Stored items from a collection:
• • • • • • •
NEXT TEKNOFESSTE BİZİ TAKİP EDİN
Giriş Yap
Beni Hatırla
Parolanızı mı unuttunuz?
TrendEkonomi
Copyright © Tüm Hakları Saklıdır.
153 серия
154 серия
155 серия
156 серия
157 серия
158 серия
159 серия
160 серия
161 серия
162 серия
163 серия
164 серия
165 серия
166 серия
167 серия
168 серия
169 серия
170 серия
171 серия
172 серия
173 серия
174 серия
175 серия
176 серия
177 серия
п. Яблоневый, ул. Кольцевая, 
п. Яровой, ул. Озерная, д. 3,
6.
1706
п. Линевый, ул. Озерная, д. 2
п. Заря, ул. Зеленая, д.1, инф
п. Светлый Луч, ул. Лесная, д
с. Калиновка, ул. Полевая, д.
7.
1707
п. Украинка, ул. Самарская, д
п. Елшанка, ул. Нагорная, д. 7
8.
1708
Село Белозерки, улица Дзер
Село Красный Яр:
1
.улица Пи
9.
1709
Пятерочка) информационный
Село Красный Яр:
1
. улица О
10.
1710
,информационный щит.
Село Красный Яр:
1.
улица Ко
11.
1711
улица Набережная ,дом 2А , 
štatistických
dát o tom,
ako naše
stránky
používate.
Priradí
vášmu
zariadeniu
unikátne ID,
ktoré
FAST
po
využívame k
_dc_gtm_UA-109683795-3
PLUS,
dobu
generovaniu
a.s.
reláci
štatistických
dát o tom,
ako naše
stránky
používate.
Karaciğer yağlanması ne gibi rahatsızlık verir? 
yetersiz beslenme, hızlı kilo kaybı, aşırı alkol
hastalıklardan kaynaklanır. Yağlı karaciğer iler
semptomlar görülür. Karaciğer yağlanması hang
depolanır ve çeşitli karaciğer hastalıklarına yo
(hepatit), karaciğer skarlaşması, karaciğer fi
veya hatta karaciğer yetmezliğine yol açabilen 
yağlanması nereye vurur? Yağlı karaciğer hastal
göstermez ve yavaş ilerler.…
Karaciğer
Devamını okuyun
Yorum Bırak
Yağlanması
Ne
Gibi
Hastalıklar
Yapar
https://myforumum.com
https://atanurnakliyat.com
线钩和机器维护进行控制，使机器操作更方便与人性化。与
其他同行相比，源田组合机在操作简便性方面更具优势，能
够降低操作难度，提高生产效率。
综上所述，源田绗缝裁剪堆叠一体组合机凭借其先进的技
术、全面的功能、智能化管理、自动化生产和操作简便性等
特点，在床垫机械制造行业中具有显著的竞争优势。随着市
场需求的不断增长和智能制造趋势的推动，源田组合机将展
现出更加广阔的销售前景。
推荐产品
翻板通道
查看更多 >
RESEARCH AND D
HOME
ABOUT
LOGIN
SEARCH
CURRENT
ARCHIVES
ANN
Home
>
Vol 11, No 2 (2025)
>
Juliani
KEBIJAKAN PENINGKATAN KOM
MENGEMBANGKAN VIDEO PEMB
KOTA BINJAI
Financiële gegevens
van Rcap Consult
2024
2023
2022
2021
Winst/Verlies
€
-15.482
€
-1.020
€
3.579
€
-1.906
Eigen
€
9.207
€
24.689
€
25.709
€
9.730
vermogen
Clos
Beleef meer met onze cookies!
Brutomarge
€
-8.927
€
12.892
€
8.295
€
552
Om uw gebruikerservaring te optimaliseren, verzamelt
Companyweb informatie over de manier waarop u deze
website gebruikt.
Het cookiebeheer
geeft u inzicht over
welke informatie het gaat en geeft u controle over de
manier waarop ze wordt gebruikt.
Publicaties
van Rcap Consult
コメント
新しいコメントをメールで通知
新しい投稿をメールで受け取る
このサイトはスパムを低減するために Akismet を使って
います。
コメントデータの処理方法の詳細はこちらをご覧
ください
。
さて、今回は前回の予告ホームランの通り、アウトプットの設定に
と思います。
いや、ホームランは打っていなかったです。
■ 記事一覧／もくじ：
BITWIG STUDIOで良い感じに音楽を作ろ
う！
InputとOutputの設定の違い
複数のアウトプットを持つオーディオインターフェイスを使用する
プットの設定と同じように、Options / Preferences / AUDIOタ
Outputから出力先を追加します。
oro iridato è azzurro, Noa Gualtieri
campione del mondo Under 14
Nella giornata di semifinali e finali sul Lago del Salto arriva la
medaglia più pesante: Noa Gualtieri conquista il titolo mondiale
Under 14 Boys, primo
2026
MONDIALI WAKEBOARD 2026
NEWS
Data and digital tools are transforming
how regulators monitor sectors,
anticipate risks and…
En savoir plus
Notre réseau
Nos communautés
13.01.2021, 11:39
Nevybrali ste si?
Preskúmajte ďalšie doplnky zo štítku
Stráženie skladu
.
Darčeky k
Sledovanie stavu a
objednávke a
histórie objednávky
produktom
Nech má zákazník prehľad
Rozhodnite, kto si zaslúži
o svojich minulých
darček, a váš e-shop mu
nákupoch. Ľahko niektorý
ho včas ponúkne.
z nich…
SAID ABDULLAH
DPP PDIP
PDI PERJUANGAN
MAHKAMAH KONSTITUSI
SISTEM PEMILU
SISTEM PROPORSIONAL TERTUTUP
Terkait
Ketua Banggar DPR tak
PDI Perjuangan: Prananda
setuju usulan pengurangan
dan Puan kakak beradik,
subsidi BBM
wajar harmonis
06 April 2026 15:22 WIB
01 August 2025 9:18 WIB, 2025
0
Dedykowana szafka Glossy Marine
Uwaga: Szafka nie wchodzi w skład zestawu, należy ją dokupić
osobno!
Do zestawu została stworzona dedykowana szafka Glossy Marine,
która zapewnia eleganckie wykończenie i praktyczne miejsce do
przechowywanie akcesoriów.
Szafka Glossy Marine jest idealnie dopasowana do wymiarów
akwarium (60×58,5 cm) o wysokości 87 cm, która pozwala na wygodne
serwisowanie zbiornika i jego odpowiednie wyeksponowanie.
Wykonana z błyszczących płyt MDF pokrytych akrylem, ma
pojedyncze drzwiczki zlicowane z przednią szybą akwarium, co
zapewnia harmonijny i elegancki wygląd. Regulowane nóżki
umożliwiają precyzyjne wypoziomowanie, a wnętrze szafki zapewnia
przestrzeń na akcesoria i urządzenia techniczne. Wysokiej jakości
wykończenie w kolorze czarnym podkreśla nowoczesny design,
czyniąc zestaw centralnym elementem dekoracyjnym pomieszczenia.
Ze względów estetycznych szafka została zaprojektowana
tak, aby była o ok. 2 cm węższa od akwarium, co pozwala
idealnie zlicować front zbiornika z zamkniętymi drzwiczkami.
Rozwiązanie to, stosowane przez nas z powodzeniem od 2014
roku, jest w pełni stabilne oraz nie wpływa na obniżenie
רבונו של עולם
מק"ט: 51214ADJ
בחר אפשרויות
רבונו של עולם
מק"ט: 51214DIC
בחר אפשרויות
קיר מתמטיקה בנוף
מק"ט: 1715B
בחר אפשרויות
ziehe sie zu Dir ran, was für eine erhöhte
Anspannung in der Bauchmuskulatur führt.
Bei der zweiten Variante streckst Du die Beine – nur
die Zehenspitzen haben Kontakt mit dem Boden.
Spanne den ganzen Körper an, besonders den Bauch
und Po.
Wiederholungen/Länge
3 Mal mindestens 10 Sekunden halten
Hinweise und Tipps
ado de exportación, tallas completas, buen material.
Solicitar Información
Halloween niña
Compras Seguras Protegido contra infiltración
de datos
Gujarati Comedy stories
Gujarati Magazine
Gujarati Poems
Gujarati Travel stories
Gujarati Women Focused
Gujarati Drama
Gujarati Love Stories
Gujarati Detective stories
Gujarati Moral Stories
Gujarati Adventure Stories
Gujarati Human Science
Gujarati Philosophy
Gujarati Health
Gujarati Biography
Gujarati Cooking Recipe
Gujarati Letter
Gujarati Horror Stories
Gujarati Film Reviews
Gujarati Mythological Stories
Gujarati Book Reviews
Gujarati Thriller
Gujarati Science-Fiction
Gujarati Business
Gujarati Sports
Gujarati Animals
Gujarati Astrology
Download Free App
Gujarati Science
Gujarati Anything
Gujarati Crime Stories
• • • • • • •
◆ TO DO ◆
Exactly as written, copy the lines from the one containing "Gujarati Drama" to the end of the entries, both ends included.

◆ EXERCISE RESPONSE ◆
Gujarati Drama
Gujarati Love Stories
Gujarati Detective stories
Gujarati Moral Stories
Gujarati Adventure Stories
Gujarati Human Science
Gujarati Philosophy
Gujarati Health
Gujarati Biography
Gujarati Cooking Recipe
Gujarati Letter
Gujarati Horror Stories
Gujarati Film Reviews
Gujarati Mythological Stories
Gujarati Book Reviews
Gujarati Thriller
Gujarati Science-Fiction
Gujarati Business
Gujarati Sports
Gujarati Animals
Gujarati Astrology
Download Free App
Gujarati Science
Gujarati Anything
Gujarati Crime Stories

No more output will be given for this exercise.